One topic I can cover very quickly are the pitfalls and the immense impact that condition has on price.
Impact of Condition on Price
This issue, probably more than most of the Canadian stamp issues during this time is very sensitive to price. Why this is the case is somewhat of a mystery, when all stamps from this period are very scarce in superlative grades. However, the fact remains that stamps of this issue in average condition are worth relatively little compared with those in very high condition grades. Take for example the half cent value, which catalogues $15 for a very fine mint example and $5 for fine mint. There is a 200% premium in the catalogue for NH stamps in very fine condition and a note that extremely fine examples are worth much more than VF.
For example in my store I have:
- A superb 96 lightly hinged example priced at $60 - 4 times the very fine price. It is perfect as far as the eye can tell, but with a light hinge mark.

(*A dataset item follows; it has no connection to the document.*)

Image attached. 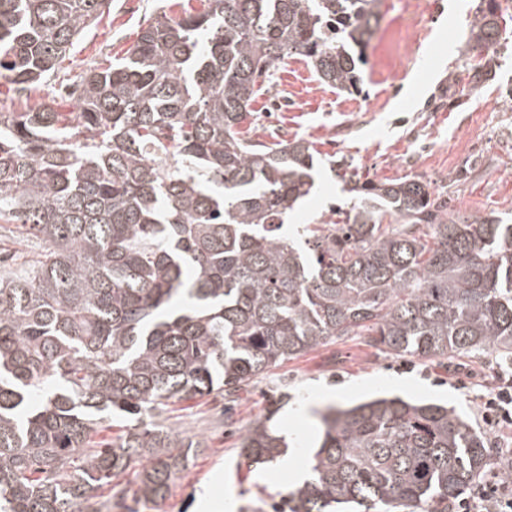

- A very fine 84 NH example I have priced for $45 - full catalogue. Again, it looks perfect to the naked eye, but measurement of the margins under a calibrated magnifier reveals that the margins are not exactly equal.
- A very fine 80 lightly hinged example I have priced for $12.
- A very fine 75 hinged example I have priced for $9.
- A fine 70 hinged example I have priced for $4.
- Re-perforating to create perfectly centered stamps.
- Re-gumming and re-distribution of gum.
- Application of fake or posthumous corner cancels to mint no gum stamps to create equally valuable superb used copies.